The two things went together pretty well, I didn't have to look at the screen all that much so I could concentrate on cutting. The numbers and so forth for cutting were very well defined so I could use most of my brain power on taking in the information that was being disseminated for several hours. There's so much there of course, but as a person who formerly held a US government security clearance designation at the Secret level it's too much to bear or even contemplate.
It's hard to describe the way it was drilled into us day in day out, the extreme penalties we would encounter if we ever even whispered about what we were working on or with to those without the same clearance or the same "need to know". Much less actually intentionally taking the documents home and refusing to return them. Or waving them around and boasting about them. And that this was a former president who did all that? Inconceivable.

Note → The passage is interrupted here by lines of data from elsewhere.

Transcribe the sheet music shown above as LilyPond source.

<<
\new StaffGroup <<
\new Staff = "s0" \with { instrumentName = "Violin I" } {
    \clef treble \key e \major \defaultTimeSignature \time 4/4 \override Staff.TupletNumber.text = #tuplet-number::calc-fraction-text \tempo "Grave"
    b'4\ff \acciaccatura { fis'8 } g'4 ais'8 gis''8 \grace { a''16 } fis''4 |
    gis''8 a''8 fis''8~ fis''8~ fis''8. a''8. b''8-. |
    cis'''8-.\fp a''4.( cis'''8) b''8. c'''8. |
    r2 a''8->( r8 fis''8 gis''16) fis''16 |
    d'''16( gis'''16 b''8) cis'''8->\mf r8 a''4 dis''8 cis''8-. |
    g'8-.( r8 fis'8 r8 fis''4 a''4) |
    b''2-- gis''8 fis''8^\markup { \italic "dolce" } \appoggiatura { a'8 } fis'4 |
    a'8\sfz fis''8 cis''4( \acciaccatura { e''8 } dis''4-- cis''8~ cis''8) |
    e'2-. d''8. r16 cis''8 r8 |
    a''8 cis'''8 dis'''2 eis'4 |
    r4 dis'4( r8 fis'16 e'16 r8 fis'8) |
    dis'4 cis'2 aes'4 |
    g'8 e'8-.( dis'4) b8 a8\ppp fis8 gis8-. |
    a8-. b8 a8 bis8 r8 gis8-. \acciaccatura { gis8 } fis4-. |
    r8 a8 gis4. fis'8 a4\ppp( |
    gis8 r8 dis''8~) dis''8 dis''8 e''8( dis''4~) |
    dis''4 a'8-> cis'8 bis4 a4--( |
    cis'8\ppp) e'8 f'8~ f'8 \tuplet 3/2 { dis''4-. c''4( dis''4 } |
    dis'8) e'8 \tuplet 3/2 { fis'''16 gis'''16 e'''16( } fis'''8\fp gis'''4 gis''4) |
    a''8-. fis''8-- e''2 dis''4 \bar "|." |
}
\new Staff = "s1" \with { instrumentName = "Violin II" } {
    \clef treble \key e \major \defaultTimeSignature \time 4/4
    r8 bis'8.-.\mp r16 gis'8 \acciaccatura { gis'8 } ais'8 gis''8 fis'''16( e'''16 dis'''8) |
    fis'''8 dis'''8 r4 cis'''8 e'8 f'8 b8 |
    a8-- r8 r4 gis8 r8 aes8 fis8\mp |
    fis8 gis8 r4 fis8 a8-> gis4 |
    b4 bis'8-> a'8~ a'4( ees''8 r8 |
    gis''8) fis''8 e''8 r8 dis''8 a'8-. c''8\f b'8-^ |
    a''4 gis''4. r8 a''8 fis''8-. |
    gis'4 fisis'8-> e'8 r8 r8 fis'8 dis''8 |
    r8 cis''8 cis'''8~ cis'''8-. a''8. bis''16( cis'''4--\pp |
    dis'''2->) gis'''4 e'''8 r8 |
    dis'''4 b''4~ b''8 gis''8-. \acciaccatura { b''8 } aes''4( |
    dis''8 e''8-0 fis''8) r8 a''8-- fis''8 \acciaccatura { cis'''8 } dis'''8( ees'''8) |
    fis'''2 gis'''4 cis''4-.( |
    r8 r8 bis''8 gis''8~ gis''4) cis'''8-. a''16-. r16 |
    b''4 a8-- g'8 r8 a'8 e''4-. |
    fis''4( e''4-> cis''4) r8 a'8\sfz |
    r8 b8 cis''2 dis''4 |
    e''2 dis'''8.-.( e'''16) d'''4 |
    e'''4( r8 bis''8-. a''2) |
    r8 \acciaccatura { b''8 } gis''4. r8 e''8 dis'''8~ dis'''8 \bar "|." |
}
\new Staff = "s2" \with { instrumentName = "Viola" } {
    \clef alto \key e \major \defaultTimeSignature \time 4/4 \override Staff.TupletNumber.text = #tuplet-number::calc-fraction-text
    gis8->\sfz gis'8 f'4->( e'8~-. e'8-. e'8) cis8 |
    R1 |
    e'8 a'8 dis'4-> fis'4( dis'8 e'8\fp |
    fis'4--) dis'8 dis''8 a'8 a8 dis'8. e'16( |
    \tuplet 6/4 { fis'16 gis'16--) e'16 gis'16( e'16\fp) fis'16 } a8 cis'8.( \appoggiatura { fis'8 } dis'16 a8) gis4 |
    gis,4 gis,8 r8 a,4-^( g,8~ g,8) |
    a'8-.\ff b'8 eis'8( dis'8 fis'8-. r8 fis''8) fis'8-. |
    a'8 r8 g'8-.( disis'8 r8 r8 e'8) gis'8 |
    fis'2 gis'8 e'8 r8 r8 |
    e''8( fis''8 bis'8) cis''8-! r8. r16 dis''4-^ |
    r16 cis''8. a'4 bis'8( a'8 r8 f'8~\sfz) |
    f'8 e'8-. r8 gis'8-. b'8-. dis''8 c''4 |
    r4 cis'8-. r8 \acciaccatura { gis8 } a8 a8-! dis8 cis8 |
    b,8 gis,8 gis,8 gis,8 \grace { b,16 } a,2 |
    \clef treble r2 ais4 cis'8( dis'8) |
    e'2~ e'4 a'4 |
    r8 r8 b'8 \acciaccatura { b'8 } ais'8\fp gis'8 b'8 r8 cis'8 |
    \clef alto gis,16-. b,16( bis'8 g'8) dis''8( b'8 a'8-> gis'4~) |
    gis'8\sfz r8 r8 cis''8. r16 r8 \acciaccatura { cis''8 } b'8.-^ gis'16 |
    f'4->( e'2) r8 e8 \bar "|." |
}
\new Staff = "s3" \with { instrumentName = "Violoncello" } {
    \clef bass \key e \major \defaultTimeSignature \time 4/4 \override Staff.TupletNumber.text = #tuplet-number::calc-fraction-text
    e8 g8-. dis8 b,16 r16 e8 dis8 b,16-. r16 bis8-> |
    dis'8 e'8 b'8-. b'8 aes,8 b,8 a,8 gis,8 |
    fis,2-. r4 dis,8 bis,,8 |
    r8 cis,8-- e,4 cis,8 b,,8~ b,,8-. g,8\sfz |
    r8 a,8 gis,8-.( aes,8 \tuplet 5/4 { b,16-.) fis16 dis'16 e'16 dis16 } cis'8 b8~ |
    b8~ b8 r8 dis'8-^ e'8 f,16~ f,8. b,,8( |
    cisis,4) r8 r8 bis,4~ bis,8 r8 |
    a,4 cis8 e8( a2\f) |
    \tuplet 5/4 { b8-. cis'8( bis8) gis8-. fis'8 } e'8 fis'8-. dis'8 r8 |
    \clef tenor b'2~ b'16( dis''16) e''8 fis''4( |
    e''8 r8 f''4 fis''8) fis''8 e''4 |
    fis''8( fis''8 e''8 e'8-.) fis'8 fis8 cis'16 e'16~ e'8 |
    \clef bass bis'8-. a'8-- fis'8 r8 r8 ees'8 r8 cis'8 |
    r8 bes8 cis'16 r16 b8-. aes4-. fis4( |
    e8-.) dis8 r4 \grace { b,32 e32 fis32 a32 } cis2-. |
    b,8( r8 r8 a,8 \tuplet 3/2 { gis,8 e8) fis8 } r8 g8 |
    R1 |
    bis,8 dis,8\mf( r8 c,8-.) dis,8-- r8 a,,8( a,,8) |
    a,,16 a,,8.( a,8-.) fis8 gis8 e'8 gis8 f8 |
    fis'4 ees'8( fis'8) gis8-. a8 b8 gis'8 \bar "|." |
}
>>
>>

The fix is of course serious penalties and jail time. Lock him up? Yeah, absolutely. If we have laws, they've got to apply to everyone, most especially to the people at the top who really really know what's at stake. Literally any other person would already be in jail. I would not want to be a US Diplomat or spy right now, having to convince our allies that they can continue to trust us after seeing a Five Eyes Only document on the floor of a maybe unlocked storage room at a un-hardened public/private beach resort.
The thing is, the vast majority of the US public hardly knows or ever thinks about all this international relations or spy stuff. It's all in the bucket of things we can't do much about, so why worry about it. The truth is we will likely never really know the effects of what he did, what alliances fell or were weakened, which assassinations of our contacts in other countries were or were not due to this breach. The power inherent in the possession of these documents is not something we normally think about. It's just a piece of paper, a file folder. But it's the possession, it's who has it, who knows, who's willing to sell it or trade it away.